● **MATERIALS PROVIDED**:
Content starts

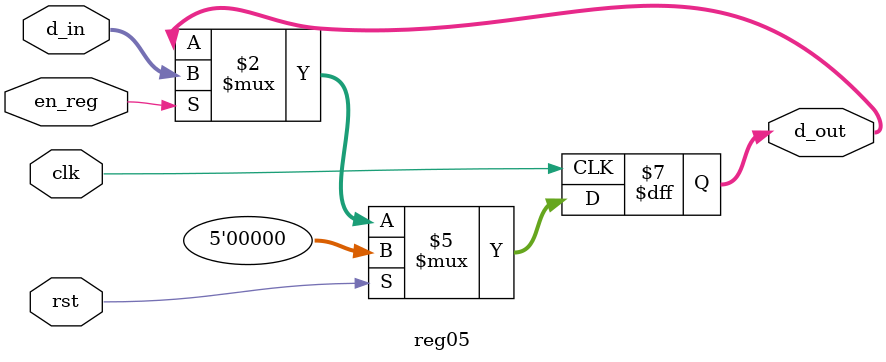
<source format=v>
/*
	Title: 32-Bit Register with Synchronous Reset
	Editor: Selene (Computer System and Architecture Lab, ICE, CYCU)
	
	Input Port
		1. clk
		2. rst: ????
		3. en_reg: ??????????
		4. d_in: ?????????
	Output Port
		1. d_out: ?????????
*/
module reg05 ( clk, rst, en_reg, d_in, d_out );
  input clk, rst, en_reg;
  input[04:0]	d_in;
  output[04:0] d_out;
  reg [04:0] d_out;
 
  always @( posedge clk ) begin
    if ( rst )
      d_out <= 5'b0;
    else if ( en_reg )
      d_out <= d_in;
  end

endmodule
	


</source>
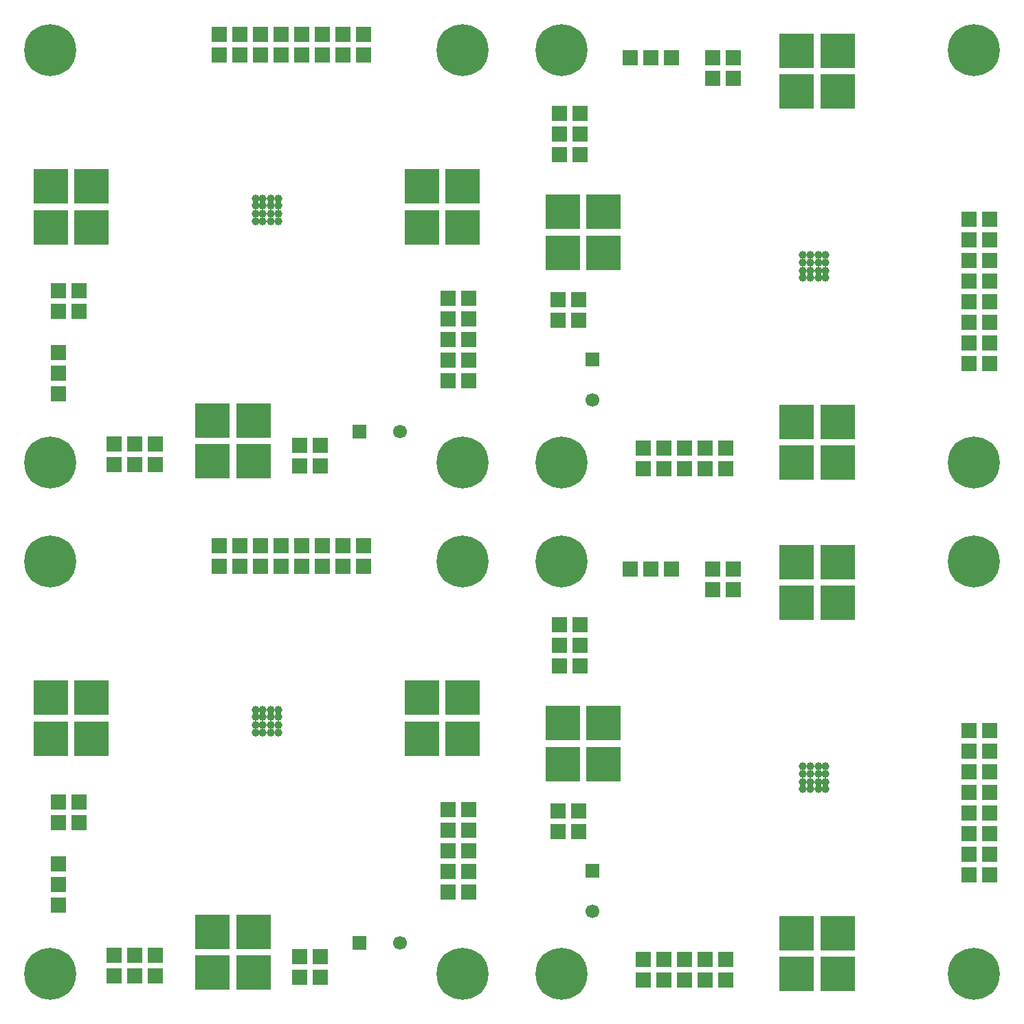
<source format=gbr>
G75*
G71*
%MOMM*%
%OFA0B0*%
%FSLAX53Y53*%
%IPPOS*%
%LPD*%
%ADD25C,1.00000*%
%ADD28C,1.70000*%
%ADD30C,6.40000*%
%ADD31R,4.21000X4.21000*%
%ADD33R,1.92400X1.92400*%
%ADD41C,0.15000*%
%ADD57R,1.70000X1.70000*%
X0000000Y0000000D02*
G01*
D41*
D57*
X0042926Y0008636D03*
D28*
X0047926Y0008636D03*
D33*
X0012637Y0004509D03*
X0012637Y0007049D03*
X0015177Y0004509D03*
X0015177Y0007049D03*
X0017717Y0004509D03*
X0017717Y0007049D03*
X0038097Y0006922D03*
X0038097Y0004382D03*
X0035560Y0006922D03*
X0035560Y0004382D03*
X0053848Y0025019D03*
X0056388Y0025019D03*
D31*
X0029845Y0004970D03*
X0029845Y0009970D03*
X0024765Y0004970D03*
X0024765Y0009970D03*
D33*
X0056388Y0022479D03*
X0053848Y0022479D03*
X0053848Y0019939D03*
X0056388Y0019939D03*
X0053848Y0017399D03*
X0056388Y0017399D03*
X0053848Y0014859D03*
X0056388Y0014859D03*
X0025654Y0057531D03*
X0025654Y0054991D03*
X0028194Y0057531D03*
X0028194Y0054991D03*
X0030734Y0054991D03*
X0030734Y0057531D03*
X0035814Y0057531D03*
X0035814Y0054991D03*
X0033274Y0057531D03*
X0033274Y0054991D03*
D31*
X0055626Y0033782D03*
X0050626Y0033782D03*
X0055626Y0038799D03*
X0050626Y0038799D03*
D33*
X0005779Y0018352D03*
X0005779Y0015812D03*
X0005779Y0013272D03*
X0008319Y0023432D03*
X0005779Y0023432D03*
X0040894Y0057531D03*
X0040894Y0054991D03*
X0038354Y0057531D03*
X0038354Y0054991D03*
X0008319Y0025972D03*
X0005779Y0025972D03*
X0043434Y0057531D03*
X0043434Y0054991D03*
D31*
X0004906Y0033782D03*
X0009906Y0033782D03*
X0004906Y0038799D03*
X0009906Y0038799D03*
D30*
X0055626Y0004826D03*
X0004826Y0055626D03*
X0055626Y0055626D03*
X0004826Y0004826D03*
D25*
X0032896Y0034541D03*
X0032896Y0035441D03*
X0032896Y0036441D03*
X0032896Y0037341D03*
X0031996Y0034541D03*
X0031996Y0035441D03*
X0031996Y0036441D03*
X0031996Y0037341D03*
X0030996Y0034541D03*
X0030996Y0035441D03*
X0030996Y0036441D03*
X0030996Y0037341D03*
X0030096Y0034541D03*
X0030096Y0035441D03*
X0030096Y0036441D03*
X0030096Y0037341D03*
X0000000Y0062990D02*
G01*
D41*
D57*
X0042926Y0071626D03*
D28*
X0047926Y0071626D03*
D33*
X0012637Y0067499D03*
X0012637Y0070039D03*
X0015177Y0067499D03*
X0015177Y0070039D03*
X0017717Y0067499D03*
X0017717Y0070039D03*
X0038097Y0069912D03*
X0038097Y0067372D03*
X0035560Y0069912D03*
X0035560Y0067372D03*
X0053848Y0088009D03*
X0056388Y0088009D03*
D31*
X0029845Y0067960D03*
X0029845Y0072960D03*
X0024765Y0067960D03*
X0024765Y0072960D03*
D33*
X0056388Y0085469D03*
X0053848Y0085469D03*
X0053848Y0082929D03*
X0056388Y0082929D03*
X0053848Y0080389D03*
X0056388Y0080389D03*
X0053848Y0077849D03*
X0056388Y0077849D03*
X0025654Y0120521D03*
X0025654Y0117981D03*
X0028194Y0120521D03*
X0028194Y0117981D03*
X0030734Y0117981D03*
X0030734Y0120521D03*
X0035814Y0120521D03*
X0035814Y0117981D03*
X0033274Y0120521D03*
X0033274Y0117981D03*
D31*
X0055626Y0096772D03*
X0050626Y0096772D03*
X0055626Y0101789D03*
X0050626Y0101789D03*
D33*
X0005779Y0081342D03*
X0005779Y0078802D03*
X0005779Y0076262D03*
X0008319Y0086422D03*
X0005779Y0086422D03*
X0040894Y0120521D03*
X0040894Y0117981D03*
X0038354Y0120521D03*
X0038354Y0117981D03*
X0008319Y0088962D03*
X0005779Y0088962D03*
X0043434Y0120521D03*
X0043434Y0117981D03*
D31*
X0004906Y0096772D03*
X0009906Y0096772D03*
X0004906Y0101789D03*
X0009906Y0101789D03*
D30*
X0055626Y0067816D03*
X0004826Y0118616D03*
X0055626Y0118616D03*
X0004826Y0067816D03*
D25*
X0032896Y0097531D03*
X0032896Y0098431D03*
X0032896Y0099431D03*
X0032896Y0100331D03*
X0031996Y0097531D03*
X0031996Y0098431D03*
X0031996Y0099431D03*
X0031996Y0100331D03*
X0030996Y0097531D03*
X0030996Y0098431D03*
X0030996Y0099431D03*
X0030996Y0100331D03*
X0030096Y0097531D03*
X0030096Y0098431D03*
X0030096Y0099431D03*
X0030096Y0100331D03*
X0062990Y0000000D02*
G01*
D41*
D57*
X0071626Y0017526D03*
D28*
X0071626Y0012526D03*
D33*
X0067499Y0047815D03*
X0070039Y0047815D03*
X0067499Y0045275D03*
X0070039Y0045275D03*
X0067499Y0042735D03*
X0070039Y0042735D03*
X0069912Y0022355D03*
X0067372Y0022355D03*
X0069912Y0024892D03*
X0067372Y0024892D03*
X0088009Y0006604D03*
X0088009Y0004064D03*
D31*
X0067960Y0030607D03*
X0072960Y0030607D03*
X0067960Y0035687D03*
X0072960Y0035687D03*
D33*
X0085469Y0004064D03*
X0085469Y0006604D03*
X0082929Y0006604D03*
X0082929Y0004064D03*
X0080389Y0006604D03*
X0080389Y0004064D03*
X0077849Y0006604D03*
X0077849Y0004064D03*
X0120521Y0034798D03*
X0117981Y0034798D03*
X0120521Y0032258D03*
X0117981Y0032258D03*
X0117981Y0029718D03*
X0120521Y0029718D03*
X0120521Y0024638D03*
X0117981Y0024638D03*
X0120521Y0027178D03*
X0117981Y0027178D03*
D31*
X0096772Y0004826D03*
X0096772Y0009826D03*
X0101789Y0004826D03*
X0101789Y0009826D03*
D33*
X0081342Y0054673D03*
X0078802Y0054673D03*
X0076262Y0054673D03*
X0086422Y0052133D03*
X0086422Y0054673D03*
X0120521Y0019558D03*
X0117981Y0019558D03*
X0120521Y0022098D03*
X0117981Y0022098D03*
X0088962Y0052133D03*
X0088962Y0054673D03*
X0120521Y0017018D03*
X0117981Y0017018D03*
D31*
X0096772Y0055546D03*
X0096772Y0050546D03*
X0101789Y0055546D03*
X0101789Y0050546D03*
D30*
X0067816Y0004826D03*
X0118616Y0055626D03*
X0118616Y0004826D03*
X0067816Y0055626D03*
D25*
X0097531Y0027556D03*
X0098431Y0027556D03*
X0099431Y0027556D03*
X0100331Y0027556D03*
X0097531Y0028456D03*
X0098431Y0028456D03*
X0099431Y0028456D03*
X0100331Y0028456D03*
X0097531Y0029456D03*
X0098431Y0029456D03*
X0099431Y0029456D03*
X0100331Y0029456D03*
X0097531Y0030356D03*
X0098431Y0030356D03*
X0099431Y0030356D03*
X0100331Y0030356D03*
X0062990Y0062990D02*
G01*
D41*
D57*
X0071626Y0080516D03*
D28*
X0071626Y0075516D03*
D33*
X0067499Y0110805D03*
X0070039Y0110805D03*
X0067499Y0108265D03*
X0070039Y0108265D03*
X0067499Y0105725D03*
X0070039Y0105725D03*
X0069912Y0085345D03*
X0067372Y0085345D03*
X0069912Y0087882D03*
X0067372Y0087882D03*
X0088009Y0069594D03*
X0088009Y0067054D03*
D31*
X0067960Y0093597D03*
X0072960Y0093597D03*
X0067960Y0098677D03*
X0072960Y0098677D03*
D33*
X0085469Y0067054D03*
X0085469Y0069594D03*
X0082929Y0069594D03*
X0082929Y0067054D03*
X0080389Y0069594D03*
X0080389Y0067054D03*
X0077849Y0069594D03*
X0077849Y0067054D03*
X0120521Y0097788D03*
X0117981Y0097788D03*
X0120521Y0095248D03*
X0117981Y0095248D03*
X0117981Y0092708D03*
X0120521Y0092708D03*
X0120521Y0087628D03*
X0117981Y0087628D03*
X0120521Y0090168D03*
X0117981Y0090168D03*
D31*
X0096772Y0067816D03*
X0096772Y0072816D03*
X0101789Y0067816D03*
X0101789Y0072816D03*
D33*
X0081342Y0117663D03*
X0078802Y0117663D03*
X0076262Y0117663D03*
X0086422Y0115123D03*
X0086422Y0117663D03*
X0120521Y0082548D03*
X0117981Y0082548D03*
X0120521Y0085088D03*
X0117981Y0085088D03*
X0088962Y0115123D03*
X0088962Y0117663D03*
X0120521Y0080008D03*
X0117981Y0080008D03*
D31*
X0096772Y0118536D03*
X0096772Y0113536D03*
X0101789Y0118536D03*
X0101789Y0113536D03*
D30*
X0067816Y0067816D03*
X0118616Y0118616D03*
X0118616Y0067816D03*
X0067816Y0118616D03*
D25*
X0097531Y0090546D03*
X0098431Y0090546D03*
X0099431Y0090546D03*
X0100331Y0090546D03*
X0097531Y0091446D03*
X0098431Y0091446D03*
X0099431Y0091446D03*
X0100331Y0091446D03*
X0097531Y0092446D03*
X0098431Y0092446D03*
X0099431Y0092446D03*
X0100331Y0092446D03*
X0097531Y0093346D03*
X0098431Y0093346D03*
X0099431Y0093346D03*
X0100331Y0093346D03*
M02*

</source>
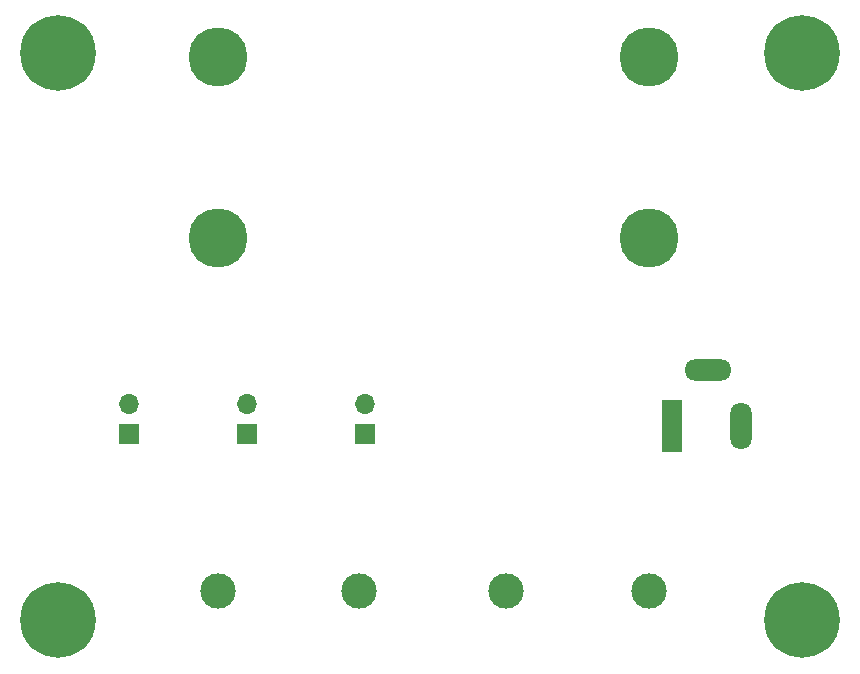
<source format=gbr>
%TF.GenerationSoftware,KiCad,Pcbnew,8.0.0*%
%TF.CreationDate,2024-03-04T13:39:21+01:00*%
%TF.ProjectId,ACS712-module,41435337-3132-42d6-9d6f-64756c652e6b,rev?*%
%TF.SameCoordinates,Original*%
%TF.FileFunction,Soldermask,Bot*%
%TF.FilePolarity,Negative*%
%FSLAX46Y46*%
G04 Gerber Fmt 4.6, Leading zero omitted, Abs format (unit mm)*
G04 Created by KiCad (PCBNEW 8.0.0) date 2024-03-04 13:39:21*
%MOMM*%
%LPD*%
G01*
G04 APERTURE LIST*
%ADD10R,1.800000X4.400000*%
%ADD11O,1.800000X4.000000*%
%ADD12O,4.000000X1.800000*%
%ADD13C,3.000000*%
%ADD14C,5.000000*%
%ADD15C,0.800000*%
%ADD16C,6.400000*%
%ADD17R,1.700000X1.700000*%
%ADD18O,1.700000X1.700000*%
G04 APERTURE END LIST*
D10*
%TO.C,J5*%
X165500000Y-105100000D03*
D11*
X171300000Y-105100000D03*
D12*
X168500000Y-100300000D03*
%TD*%
D13*
%TO.C,TP4*%
X151440000Y-119025000D03*
%TD*%
D14*
%TO.C,J1*%
X163500000Y-73850000D03*
X163500000Y-89150000D03*
%TD*%
D13*
%TO.C,TP2*%
X163500000Y-119000000D03*
%TD*%
D15*
%TO.C,H2*%
X111100000Y-121500000D03*
X111802944Y-119802944D03*
X111802944Y-123197056D03*
X113500000Y-119100000D03*
D16*
X113500000Y-121500000D03*
D15*
X113500000Y-123900000D03*
X115197056Y-119802944D03*
X115197056Y-123197056D03*
X115900000Y-121500000D03*
%TD*%
D13*
%TO.C,TP3*%
X127000000Y-119025000D03*
%TD*%
D17*
%TO.C,JP1*%
X119500000Y-105775000D03*
D18*
X119500000Y-103235000D03*
%TD*%
D15*
%TO.C,H4*%
X174100000Y-73500000D03*
X174802944Y-71802944D03*
X174802944Y-75197056D03*
X176500000Y-71100000D03*
D16*
X176500000Y-73500000D03*
D15*
X176500000Y-75900000D03*
X178197056Y-71802944D03*
X178197056Y-75197056D03*
X178900000Y-73500000D03*
%TD*%
D17*
%TO.C,JP2*%
X129500000Y-105775000D03*
D18*
X129500000Y-103235000D03*
%TD*%
D13*
%TO.C,TP1*%
X139000000Y-119025000D03*
%TD*%
D15*
%TO.C,H3*%
X174100000Y-121500000D03*
X174802944Y-119802944D03*
X174802944Y-123197056D03*
X176500000Y-119100000D03*
D16*
X176500000Y-121500000D03*
D15*
X176500000Y-123900000D03*
X178197056Y-119802944D03*
X178197056Y-123197056D03*
X178900000Y-121500000D03*
%TD*%
D17*
%TO.C,JP3*%
X139500000Y-105775000D03*
D18*
X139500000Y-103235000D03*
%TD*%
D14*
%TO.C,J2*%
X127000000Y-73850000D03*
X127000000Y-89150000D03*
%TD*%
D15*
%TO.C,H1*%
X111100000Y-73500000D03*
X111802944Y-71802944D03*
X111802944Y-75197056D03*
X113500000Y-71100000D03*
D16*
X113500000Y-73500000D03*
D15*
X113500000Y-75900000D03*
X115197056Y-71802944D03*
X115197056Y-75197056D03*
X115900000Y-73500000D03*
%TD*%
M02*

</source>
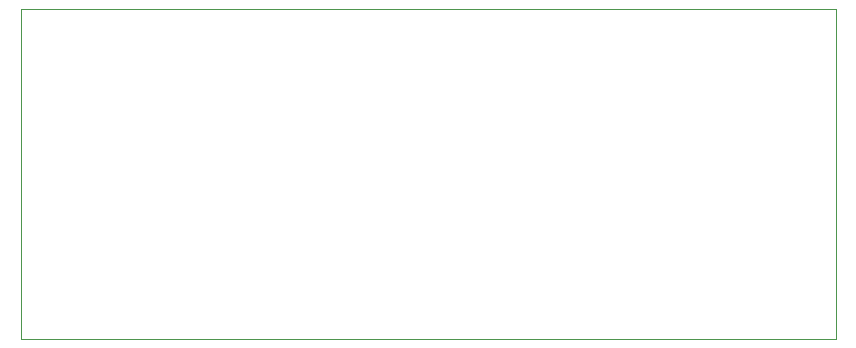
<source format=gbr>
G04 #@! TF.GenerationSoftware,KiCad,Pcbnew,(5.1.10)-1*
G04 #@! TF.CreationDate,2021-11-02T15:20:16+01:00*
G04 #@! TF.ProjectId,DgDrive_DVI,44674472-6976-4655-9f44-56492e6b6963,1.6*
G04 #@! TF.SameCoordinates,Original*
G04 #@! TF.FileFunction,Profile,NP*
%FSLAX46Y46*%
G04 Gerber Fmt 4.6, Leading zero omitted, Abs format (unit mm)*
G04 Created by KiCad (PCBNEW (5.1.10)-1) date 2021-11-02 15:20:16*
%MOMM*%
%LPD*%
G01*
G04 APERTURE LIST*
G04 #@! TA.AperFunction,Profile*
%ADD10C,0.050000*%
G04 #@! TD*
G04 APERTURE END LIST*
D10*
X90000000Y-118000000D02*
X90000000Y-90000000D01*
X159000000Y-118000000D02*
X90000000Y-118000000D01*
X159000000Y-90000000D02*
X159000000Y-118000000D01*
X90000000Y-90000000D02*
X159000000Y-90000000D01*
M02*

</source>
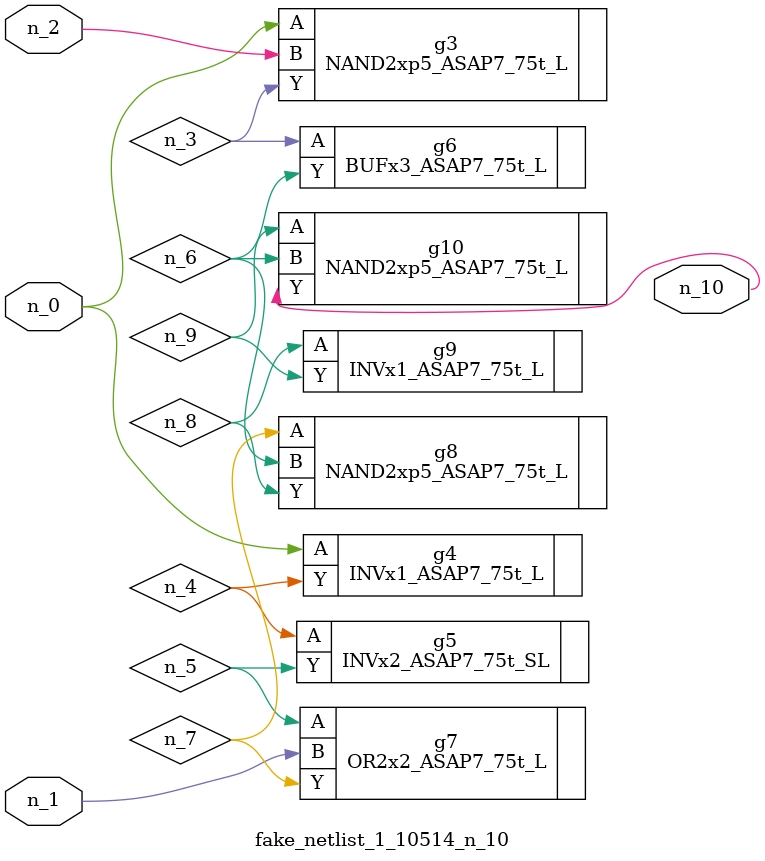
<source format=v>
module fake_netlist_1_10514_n_10 (n_1, n_2, n_0, n_10);
input n_1;
input n_2;
input n_0;
output n_10;
wire n_6;
wire n_4;
wire n_3;
wire n_9;
wire n_5;
wire n_7;
wire n_8;
NAND2xp5_ASAP7_75t_L g3 ( .A(n_0), .B(n_2), .Y(n_3) );
INVx1_ASAP7_75t_L g4 ( .A(n_0), .Y(n_4) );
INVx2_ASAP7_75t_SL g5 ( .A(n_4), .Y(n_5) );
BUFx3_ASAP7_75t_L g6 ( .A(n_3), .Y(n_6) );
OR2x2_ASAP7_75t_L g7 ( .A(n_5), .B(n_1), .Y(n_7) );
NAND2xp5_ASAP7_75t_L g8 ( .A(n_7), .B(n_6), .Y(n_8) );
INVx1_ASAP7_75t_L g9 ( .A(n_8), .Y(n_9) );
NAND2xp5_ASAP7_75t_L g10 ( .A(n_9), .B(n_6), .Y(n_10) );
endmodule
</source>
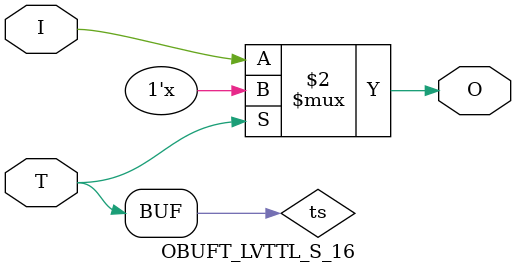
<source format=v>

/*

FUNCTION    : TRI-STATE OUTPUT BUFFER

*/

`celldefine
`timescale  100 ps / 10 ps

module OBUFT_LVTTL_S_16 (O, I, T);

    output O;

    input  I, T;

    or O1 (ts, 1'b0, T);
    bufif0 T1 (O, I, ts);

endmodule

</source>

Content ends

● **TASK ITEM**: Would you transcribe the lines above exactly, going from the line bearing "X111100000Y-73500000D03*" through the line bearing "INVx2_ASAP7_75t_SL g5 ( .A(n_4), .Y(n_5) );", and drop the pictures from the copy?

● **ANSWER BELOW**:
X111100000Y-73500000D03*
X111802944Y-71802944D03*
X111802944Y-75197056D03*
X113500000Y-71100000D03*
D16*
X113500000Y-73500000D03*
D15*
X113500000Y-75900000D03*
X115197056Y-71802944D03*
X115197056Y-75197056D03*
X115900000Y-73500000D03*
%TD*%
M02*

</source>
<source format=gbr>
G04 #@! TF.GenerationSoftware,KiCad,Pcbnew,(5.1.10)-1*
G04 #@! TF.CreationDate,2021-11-02T15:20:16+01:00*
G04 #@! TF.ProjectId,DgDrive_DVI,44674472-6976-4655-9f44-56492e6b6963,1.6*
G04 #@! TF.SameCoordinates,Original*
G04 #@! TF.FileFunction,Profile,NP*
%FSLAX46Y46*%
G04 Gerber Fmt 4.6, Leading zero omitted, Abs format (unit mm)*
G04 Created by KiCad (PCBNEW (5.1.10)-1) date 2021-11-02 15:20:16*
%MOMM*%
%LPD*%
G01*
G04 APERTURE LIST*
G04 #@! TA.AperFunction,Profile*
%ADD10C,0.050000*%
G04 #@! TD*
G04 APERTURE END LIST*
D10*
X90000000Y-118000000D02*
X90000000Y-90000000D01*
X159000000Y-118000000D02*
X90000000Y-118000000D01*
X159000000Y-90000000D02*
X159000000Y-118000000D01*
X90000000Y-90000000D02*
X159000000Y-90000000D01*
M02*

</source>
<source format=v>
module fake_netlist_1_10514_n_10 (n_1, n_2, n_0, n_10);
input n_1;
input n_2;
input n_0;
output n_10;
wire n_6;
wire n_4;
wire n_3;
wire n_9;
wire n_5;
wire n_7;
wire n_8;
NAND2xp5_ASAP7_75t_L g3 ( .A(n_0), .B(n_2), .Y(n_3) );
INVx1_ASAP7_75t_L g4 ( .A(n_0), .Y(n_4) );
INVx2_ASAP7_75t_SL g5 ( .A(n_4), .Y(n_5) );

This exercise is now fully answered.